After a minor jig adjustment the second mortise took less than a minute from the time I started to reset the piece in the jig to a fully roughed out mortise. The two mortises are only 55/10,000" different in length and less than that in width. That's a whole lot more accurate than I needs it to be but it is a good sign. This jig should speed up things like seat frames and mortised cabinet door frames a whole lot

I'm hopeful that with the other stuff I need to attend to tomorrow I can get the mortises and tenons cut and the seat frames glued up tomorrow or early Sunday..

20200925_171838.jpg

Best regards to all,


Lance
 

I’ve two-color rewebbed old seats on several canoes and had the same replicated-pattern issues as on those Reflection seats, because of the difference in seat frame sizes it is almost impossible to alternate webbing colors in the same manner on both seats.

Red canoe with black trim

P6100007 by Mike McCrea, on Flickr

The loose black straps are there to hold a seat pad in place. With the pad strapped on there isn’t much of the seat webbing visible in any case.

P6100008 by Mike McCrea, on Flickr

The best (or fugliest) of those “plaid” seats were on a MRC Explorer I rehabbed for a friend. I had some surplus webbing in hot pink and fuchsia and used that.

That webbing was from the American Science & Surplus catalog, always a wonderland of oddities.
 
I've been getting seat webbing and some hardware bits and pieces here:

https://customtiedowns.com/webbing/1.5-inch-polyester-webbing/

As they are oriented to custom strap making it generally takes them 4-5 days to cut and ship webbing. Otherwise the prices are good, what they show online for stock on hand is accurate and what hardware I've gotten from them was well made and stout-no flimsy cheaply made hardware in sight. In fact some of their hardware is heavier than I'd like for canoes as they are thinking in terms of vehicle cargo tie downs and DOT regulations so things can be stout and heavy.

I guess I don't have anything against plain black seats but as the cost of a little added color is the same as all black I like to add accent strips. On the green Relection's seats shown above with the wide center seat I wasn't worried that the pattern was different as the other seats are clearly not the same size. Given the odd number of strips in all the seats I likely would have had a more balanced look by using the first and last strips on the smaller seats and maybe the first last and middle strips on the longer center seat.

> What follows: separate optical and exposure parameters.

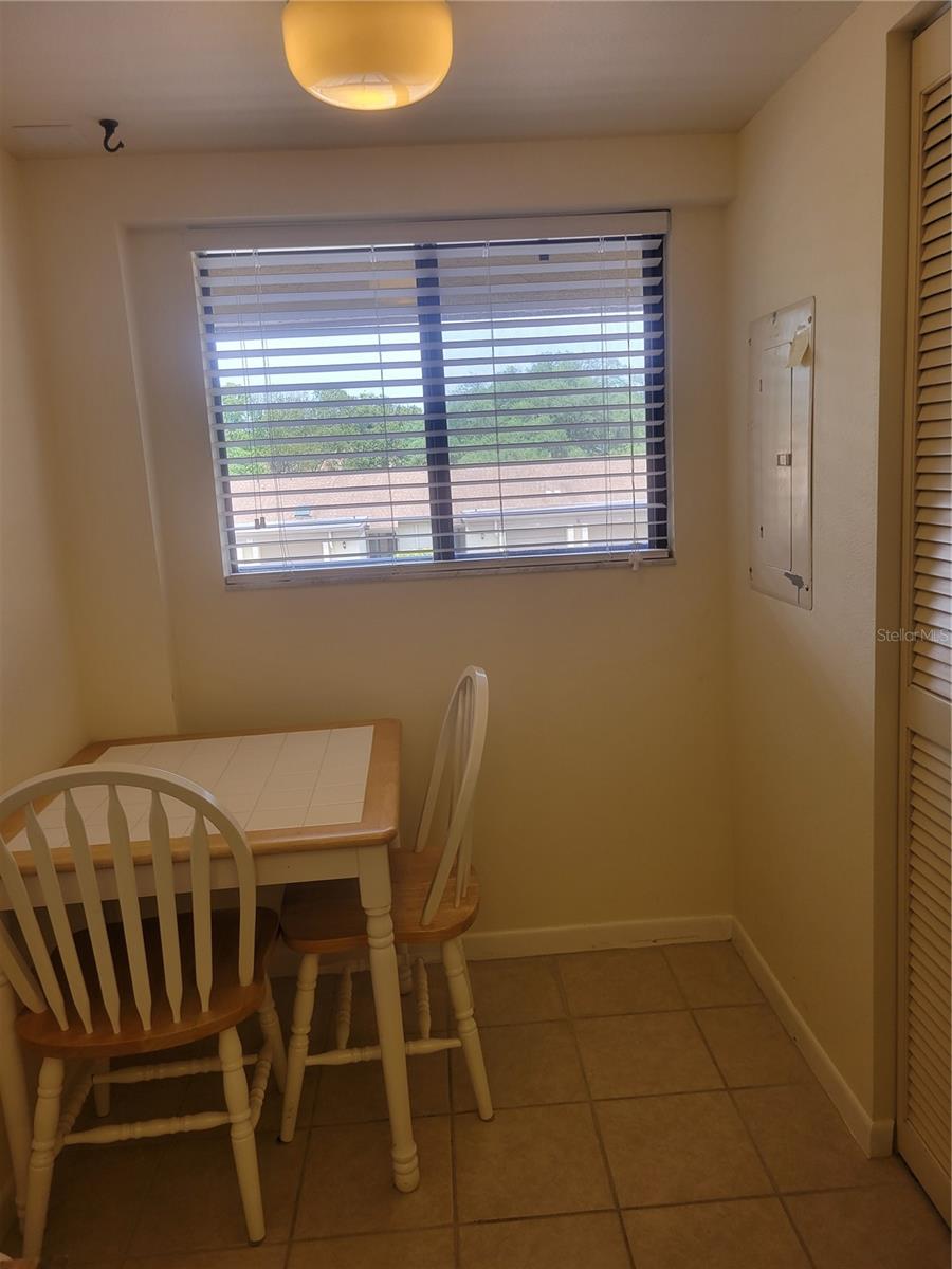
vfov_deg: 67.3
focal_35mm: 26
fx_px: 953
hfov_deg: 53.1
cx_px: 476
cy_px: 634
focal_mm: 5.4
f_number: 1.8
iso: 64
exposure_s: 1/120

Since I'm making new seat frames for this Reflection and want to make them both deeper and wider the seating area dimensions are sized for evenly spaced 1-1/2" webbing with 1/4" spacing so total opening sizes are based on the number of strips times 1-3/4" plus an additional 1/4" for the starting space.

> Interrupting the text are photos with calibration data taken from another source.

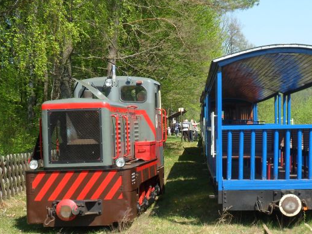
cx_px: 207
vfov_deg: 18.2
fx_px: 730
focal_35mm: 81
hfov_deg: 24.0
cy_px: 144
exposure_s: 1/250
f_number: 4.3
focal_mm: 8.1
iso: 80
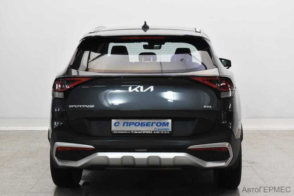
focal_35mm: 72
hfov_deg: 28.1
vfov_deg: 18.9
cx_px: 147
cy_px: 98
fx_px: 588
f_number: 7.1
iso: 800
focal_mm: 48
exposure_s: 1/50
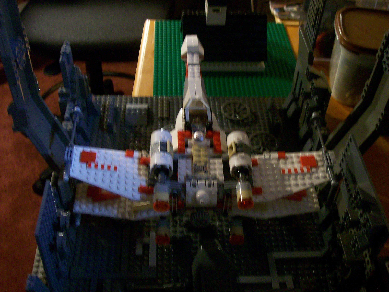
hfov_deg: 42.1
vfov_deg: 32.1
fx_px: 505
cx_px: 194
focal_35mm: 45
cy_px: 146
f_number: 3
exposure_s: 1/8
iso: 160
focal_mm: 7.6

And, in this case it's easier than that as the frame members are 1-3/4" wide too so I just took the rough seat area I wanted and played with it a bit to come up with the outside width and depth of the seat frame using the same multiple of 1.75" + .25" for my overall seat frame. As we have a number of younger grandchildren with more on the way I'm making the center seat area darn near gunwale to gunwale so two of the little rascals can sit side by side.

For laying out the webbing spacing in a old seat where I have to use the existing opening I use a trick borrowed from working out the rough spacing of handrail balusters that is extremely sophisticated......a piece of elastic webbing with evenly spaced index marks about 1" apart (in this case) that is stretched to fit the opening to determine the webbing locations. Mark off the starting point for the first piece of webbing and be sure to keep the first index mark there as you stretch the elastic, stretch the elastic strip so that the marks are at least as far apart as the seat webbing is wide and the seat opening will be evenly filled, transfer the marks and start stapling the webbing down.

20200926_092240.jpg

The second picture shows the approximate 1-3/4" spacing I'm shooting for. The X on the elastic is a reminder of what side of the mark the webbing goes on to be sure I'm using the same alignment on both sides of the seat opening.


20200926_092254.jpg

This way there's no need to lay strips out to check spacing and it takes just a few seconds to get even webbing spacing in an existing opening.